Alors, quel est le verdict ? L'article suggère que bien que la co-digestion des eaux usées de transformation de jus de fruits avec des boues primaires ait amélioré l'équilibre nutritionnel (spécifiquement le rapport Carbone/Azote), elle n'a pas conduit à une amélioration significative de la production d'énergie. Les auteurs soutiennent que les petites quantités de boues qu'ils ont ajoutées n'étaient pas suffisantes pour compenser le fait que la boue elle-même possède un potentiel énergétique bien inférieur à celui du jus sucré. Ils ont également noté que les boues qu'ils ont utilisées provenaient d'une usine où les eaux usées de jus de fruits constituaient déjà 50 % du flux quotidien, ce qui pourrait avoir dilué l'efficacité des boues.

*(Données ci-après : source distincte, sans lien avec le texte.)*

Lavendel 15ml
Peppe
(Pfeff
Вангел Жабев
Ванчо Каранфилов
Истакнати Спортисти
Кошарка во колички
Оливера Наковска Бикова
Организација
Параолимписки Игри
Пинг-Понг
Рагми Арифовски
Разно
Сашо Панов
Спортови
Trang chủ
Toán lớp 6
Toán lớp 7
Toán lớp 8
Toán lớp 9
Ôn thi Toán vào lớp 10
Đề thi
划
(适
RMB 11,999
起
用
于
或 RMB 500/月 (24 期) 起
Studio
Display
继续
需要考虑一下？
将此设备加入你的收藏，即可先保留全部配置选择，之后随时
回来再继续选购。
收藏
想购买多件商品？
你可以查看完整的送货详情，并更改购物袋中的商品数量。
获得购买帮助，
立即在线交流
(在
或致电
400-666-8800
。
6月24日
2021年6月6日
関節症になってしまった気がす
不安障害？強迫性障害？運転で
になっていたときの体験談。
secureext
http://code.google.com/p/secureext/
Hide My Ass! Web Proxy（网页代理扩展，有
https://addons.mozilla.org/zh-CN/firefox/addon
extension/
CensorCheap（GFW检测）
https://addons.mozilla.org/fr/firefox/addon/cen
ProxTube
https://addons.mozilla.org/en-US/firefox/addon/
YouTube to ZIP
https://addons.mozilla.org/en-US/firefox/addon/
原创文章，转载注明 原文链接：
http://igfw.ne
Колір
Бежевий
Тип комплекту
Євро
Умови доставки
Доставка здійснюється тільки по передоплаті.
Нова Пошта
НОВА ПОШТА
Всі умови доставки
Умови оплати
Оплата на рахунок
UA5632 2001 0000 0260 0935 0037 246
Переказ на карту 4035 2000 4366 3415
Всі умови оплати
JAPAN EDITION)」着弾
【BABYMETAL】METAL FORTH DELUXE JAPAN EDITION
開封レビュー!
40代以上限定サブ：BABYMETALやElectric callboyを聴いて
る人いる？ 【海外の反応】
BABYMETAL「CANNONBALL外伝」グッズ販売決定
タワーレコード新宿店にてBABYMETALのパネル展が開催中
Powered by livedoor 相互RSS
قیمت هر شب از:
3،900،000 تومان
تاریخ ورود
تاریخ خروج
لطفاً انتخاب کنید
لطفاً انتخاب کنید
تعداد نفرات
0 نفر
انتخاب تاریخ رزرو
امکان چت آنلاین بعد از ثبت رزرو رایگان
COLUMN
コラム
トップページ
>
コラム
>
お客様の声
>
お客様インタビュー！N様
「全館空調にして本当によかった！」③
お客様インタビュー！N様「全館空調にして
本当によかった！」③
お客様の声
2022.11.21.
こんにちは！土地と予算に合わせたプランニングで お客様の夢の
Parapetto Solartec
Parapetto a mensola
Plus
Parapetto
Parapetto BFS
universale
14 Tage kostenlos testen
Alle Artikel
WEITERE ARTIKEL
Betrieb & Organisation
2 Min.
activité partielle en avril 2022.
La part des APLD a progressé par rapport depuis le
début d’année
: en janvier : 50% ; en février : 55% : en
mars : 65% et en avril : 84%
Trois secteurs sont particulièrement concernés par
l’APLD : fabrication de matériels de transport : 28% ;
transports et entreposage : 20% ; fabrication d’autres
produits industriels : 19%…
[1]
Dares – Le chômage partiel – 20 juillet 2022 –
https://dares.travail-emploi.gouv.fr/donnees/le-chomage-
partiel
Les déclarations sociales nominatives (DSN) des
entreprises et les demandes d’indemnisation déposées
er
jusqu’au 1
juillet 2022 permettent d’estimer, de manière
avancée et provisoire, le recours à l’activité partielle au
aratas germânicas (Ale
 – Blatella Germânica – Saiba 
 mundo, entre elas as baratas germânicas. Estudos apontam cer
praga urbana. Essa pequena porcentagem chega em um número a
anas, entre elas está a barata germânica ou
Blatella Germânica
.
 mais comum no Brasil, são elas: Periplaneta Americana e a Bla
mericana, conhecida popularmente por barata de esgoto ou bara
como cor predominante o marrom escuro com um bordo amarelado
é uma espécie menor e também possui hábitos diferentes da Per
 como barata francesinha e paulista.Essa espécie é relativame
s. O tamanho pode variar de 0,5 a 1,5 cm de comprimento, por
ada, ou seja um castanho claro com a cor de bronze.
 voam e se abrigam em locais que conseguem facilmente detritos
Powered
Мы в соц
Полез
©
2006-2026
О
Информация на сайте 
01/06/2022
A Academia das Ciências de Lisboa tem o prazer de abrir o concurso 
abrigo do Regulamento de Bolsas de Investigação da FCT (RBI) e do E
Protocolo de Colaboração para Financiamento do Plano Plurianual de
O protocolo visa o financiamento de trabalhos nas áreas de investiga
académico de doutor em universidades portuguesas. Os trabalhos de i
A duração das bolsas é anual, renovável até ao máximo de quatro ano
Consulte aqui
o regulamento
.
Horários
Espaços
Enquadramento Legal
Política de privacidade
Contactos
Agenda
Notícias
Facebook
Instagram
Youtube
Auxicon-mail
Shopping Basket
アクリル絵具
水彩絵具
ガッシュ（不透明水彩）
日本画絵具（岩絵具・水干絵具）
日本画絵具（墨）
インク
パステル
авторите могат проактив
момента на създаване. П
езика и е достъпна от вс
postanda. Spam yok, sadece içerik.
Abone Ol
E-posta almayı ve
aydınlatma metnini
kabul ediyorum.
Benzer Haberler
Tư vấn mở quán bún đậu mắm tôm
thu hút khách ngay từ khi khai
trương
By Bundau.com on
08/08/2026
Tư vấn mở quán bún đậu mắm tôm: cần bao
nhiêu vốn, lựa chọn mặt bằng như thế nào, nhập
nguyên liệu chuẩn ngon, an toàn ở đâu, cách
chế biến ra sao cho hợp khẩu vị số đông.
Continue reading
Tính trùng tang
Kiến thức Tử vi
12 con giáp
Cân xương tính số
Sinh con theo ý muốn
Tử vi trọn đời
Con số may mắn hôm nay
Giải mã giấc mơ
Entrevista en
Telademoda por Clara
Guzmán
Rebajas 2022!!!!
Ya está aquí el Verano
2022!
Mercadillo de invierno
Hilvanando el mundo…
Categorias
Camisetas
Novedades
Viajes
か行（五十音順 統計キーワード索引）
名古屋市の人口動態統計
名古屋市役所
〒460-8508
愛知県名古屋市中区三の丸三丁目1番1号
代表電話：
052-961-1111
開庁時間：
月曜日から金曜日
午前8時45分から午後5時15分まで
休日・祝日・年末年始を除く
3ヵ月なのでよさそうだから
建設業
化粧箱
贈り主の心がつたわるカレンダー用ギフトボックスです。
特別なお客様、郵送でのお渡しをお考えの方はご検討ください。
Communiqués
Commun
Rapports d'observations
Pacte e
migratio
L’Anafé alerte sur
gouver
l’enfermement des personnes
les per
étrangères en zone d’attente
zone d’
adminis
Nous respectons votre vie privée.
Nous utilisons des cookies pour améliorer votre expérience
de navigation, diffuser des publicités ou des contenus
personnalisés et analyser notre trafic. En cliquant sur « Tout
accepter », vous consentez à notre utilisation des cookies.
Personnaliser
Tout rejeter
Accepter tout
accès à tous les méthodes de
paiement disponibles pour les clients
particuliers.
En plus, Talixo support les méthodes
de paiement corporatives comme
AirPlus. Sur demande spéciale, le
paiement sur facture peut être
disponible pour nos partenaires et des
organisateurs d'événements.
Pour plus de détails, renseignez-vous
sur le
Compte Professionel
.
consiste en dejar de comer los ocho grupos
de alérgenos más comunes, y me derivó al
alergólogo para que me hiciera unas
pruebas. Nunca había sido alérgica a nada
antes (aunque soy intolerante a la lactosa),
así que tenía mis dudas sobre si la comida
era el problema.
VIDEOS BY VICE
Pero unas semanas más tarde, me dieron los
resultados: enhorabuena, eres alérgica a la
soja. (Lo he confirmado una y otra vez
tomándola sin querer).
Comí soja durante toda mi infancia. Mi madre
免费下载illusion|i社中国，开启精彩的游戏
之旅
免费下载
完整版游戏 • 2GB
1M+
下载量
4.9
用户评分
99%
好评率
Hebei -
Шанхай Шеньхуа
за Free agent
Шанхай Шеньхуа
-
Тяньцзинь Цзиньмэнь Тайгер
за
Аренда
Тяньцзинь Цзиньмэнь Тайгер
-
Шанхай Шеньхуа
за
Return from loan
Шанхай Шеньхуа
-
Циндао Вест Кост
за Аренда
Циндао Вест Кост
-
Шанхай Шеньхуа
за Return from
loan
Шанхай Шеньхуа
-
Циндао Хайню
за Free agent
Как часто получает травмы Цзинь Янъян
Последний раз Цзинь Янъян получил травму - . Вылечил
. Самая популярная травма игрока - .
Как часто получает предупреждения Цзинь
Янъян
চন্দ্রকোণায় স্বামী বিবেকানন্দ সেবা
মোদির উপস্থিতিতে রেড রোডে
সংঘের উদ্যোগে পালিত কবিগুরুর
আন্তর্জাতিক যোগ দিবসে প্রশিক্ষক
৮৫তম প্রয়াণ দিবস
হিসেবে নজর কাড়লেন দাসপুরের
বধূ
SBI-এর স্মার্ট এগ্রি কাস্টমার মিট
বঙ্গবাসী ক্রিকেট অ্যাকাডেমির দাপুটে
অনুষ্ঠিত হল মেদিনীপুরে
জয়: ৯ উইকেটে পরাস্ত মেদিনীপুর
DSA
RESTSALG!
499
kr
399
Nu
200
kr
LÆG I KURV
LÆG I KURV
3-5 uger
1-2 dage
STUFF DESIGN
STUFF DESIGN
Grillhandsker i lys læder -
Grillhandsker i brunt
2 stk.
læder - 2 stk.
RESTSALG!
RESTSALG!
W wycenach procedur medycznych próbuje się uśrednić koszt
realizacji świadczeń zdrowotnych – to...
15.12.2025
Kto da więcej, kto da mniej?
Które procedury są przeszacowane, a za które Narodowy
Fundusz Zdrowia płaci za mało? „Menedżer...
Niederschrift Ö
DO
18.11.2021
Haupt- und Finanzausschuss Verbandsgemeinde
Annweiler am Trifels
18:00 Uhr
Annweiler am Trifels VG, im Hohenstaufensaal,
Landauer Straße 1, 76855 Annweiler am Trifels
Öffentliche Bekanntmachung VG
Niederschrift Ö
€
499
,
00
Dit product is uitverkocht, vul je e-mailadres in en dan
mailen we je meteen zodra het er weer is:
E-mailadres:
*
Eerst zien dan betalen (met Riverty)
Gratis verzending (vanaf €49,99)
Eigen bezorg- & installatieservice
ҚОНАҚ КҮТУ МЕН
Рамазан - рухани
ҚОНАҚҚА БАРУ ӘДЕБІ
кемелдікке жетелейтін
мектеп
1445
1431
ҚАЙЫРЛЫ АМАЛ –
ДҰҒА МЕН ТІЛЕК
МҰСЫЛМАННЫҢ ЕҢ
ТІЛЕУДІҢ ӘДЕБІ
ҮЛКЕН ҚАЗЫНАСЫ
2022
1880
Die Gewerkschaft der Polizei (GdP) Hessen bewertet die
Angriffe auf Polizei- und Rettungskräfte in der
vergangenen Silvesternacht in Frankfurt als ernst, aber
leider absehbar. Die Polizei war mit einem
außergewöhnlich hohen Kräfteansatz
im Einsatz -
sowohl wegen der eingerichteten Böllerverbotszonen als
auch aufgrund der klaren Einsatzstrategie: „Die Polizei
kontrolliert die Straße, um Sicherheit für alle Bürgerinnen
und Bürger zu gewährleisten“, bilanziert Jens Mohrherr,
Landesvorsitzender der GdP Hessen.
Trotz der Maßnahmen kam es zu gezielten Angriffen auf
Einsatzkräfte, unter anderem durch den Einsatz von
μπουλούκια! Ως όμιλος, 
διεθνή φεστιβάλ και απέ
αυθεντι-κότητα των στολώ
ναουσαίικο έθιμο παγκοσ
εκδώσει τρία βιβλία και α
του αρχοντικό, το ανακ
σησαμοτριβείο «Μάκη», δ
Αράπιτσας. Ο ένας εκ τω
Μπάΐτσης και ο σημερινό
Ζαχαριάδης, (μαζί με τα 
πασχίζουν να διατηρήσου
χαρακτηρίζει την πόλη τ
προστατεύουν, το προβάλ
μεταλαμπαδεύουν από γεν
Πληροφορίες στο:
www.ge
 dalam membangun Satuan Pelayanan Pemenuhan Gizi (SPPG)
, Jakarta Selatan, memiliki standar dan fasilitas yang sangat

En fin de compte, l'étude conclut que le simple fait de jeter un peu de boue d'égout dans les eaux usées de jus de fruits n'est pas une victoire garantie pour la production de plus de biogaz. Les auteurs suggèrent que les recherches futures devraient examiner des boues provenant de différents types de stations de traitement et tester différentes conditions, peut-être dans des systèmes continus plutôt que dans ces tests courts par « lots », pour voir si les bénéfices d'un meilleur équilibre nutritionnel pourraient apparaître sur une période plus longue. Pour l'instant, le « mélange magique » n'a pas quite fonctionné comme espéré dans cette configuration spécifique.